Incorporating provenance in social knowledge collection
We are exploring the use of provenance in social knowledge collection in the context of science.
Scientific datasets need metadata descriptions that provide key documentation for what the data is and how to use it, such as the location where they were collected and the type of sensor used. Scientists prefer to define themselves the metadata that they want to specify, rather than being required to provide what is pre-defined as required by traditional scientific data catalogs. Often times scientists have no incentives to invest the effort required to formally and fully describe their datasets.

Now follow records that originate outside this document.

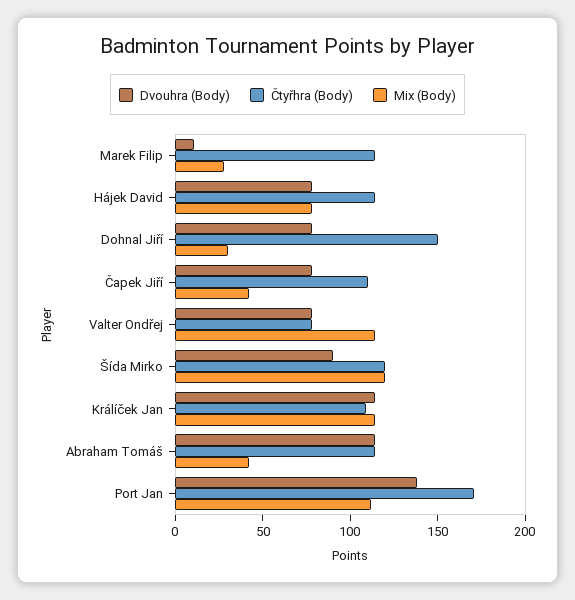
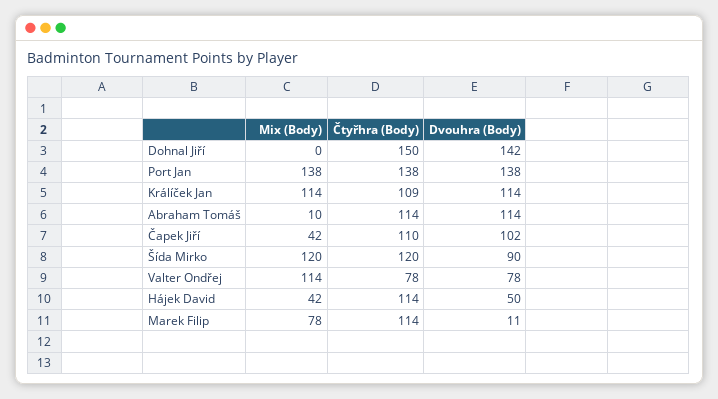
  {
    "Dvouhra (Body)": {
      "Marek Filip": 11,
-     "Hájek David": 80,
+     "Hájek David": 50,
-     "Dohnal Jiří": 80,
+     "Dohnal Jiří": 142,
-     "Čapek Jiří": 80,
+     "Čapek Jiří": 102,
      "Valter Ondřej": 78,
      "Šída Mirko": 90,
      "Králíček Jan": 114,
      "Abraham Tomáš": 114,
      "Port Jan": 138
    },
    "Čtyřhra (Body)": {
      "Marek Filip": 114,
      "Hájek David": 114,
      "Dohnal Jiří": 150,
      "Čapek Jiří": 110,
      "Valter Ondřej": 78,
      "Šída Mirko": 120,
      "Králíček Jan": 109,
      "Abraham Tomáš": 114,
-     "Port Jan": 170
+     "Port Jan": 138
    },
    "Mix (Body)": {
-     "Marek Filip": 30,
+     "Marek Filip": 78,
-     "Hájek David": 80,
+     "Hájek David": 42,
-     "Dohnal Jiří": 30,
+     "Dohnal Jiří": 0,
      "Čapek Jiří": 42,
      "Valter Ondřej": 114,
      "Šída Mirko": 120,
      "Králíček Jan": 114,
-     "Abraham Tomáš": 40,
+     "Abraham Tomáš": 10,
-     "Port Jan": 110
+     "Port Jan": 138
    }
  }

We are investigating the use of semantic wikis as a platform for scientific communities to create and converge organically on metadata properties that suit their needs. We are also investigating "organic data publishing" as a paradigm to support data sharing as a collective activity that is integrated with other activities in scientific research, such as the joint formulation of shared science questions and their pursuit through shared workflows for data analysis. This approach is consistent with recent trends to make scientific software and data more open and broadly accessible across disciplines, as well as open to volunteer contributors and to citizen scientists.
A key aspect of this work is the credit to contributors through provenance and the development of proactive mechanisms to encourage structure and convergence. Our organic data science approach can benefit other Semantic MediaWiki projects for social knowledge collection, particularly those focusing on big data integration and analysis.
This work is reported in the following publications:
* “Organic Data Sharing: A Novel Approach to Scientific Data Sharing.” Gil, Y.; Ratnakar, V.; and Hanson, P. In Second International Workshop on Linked Science: Tackling Big Data (LISC), held in conjunction with the International Semantic Web Conference (ISWC), Boston, MA, 2012. Available as a preprint.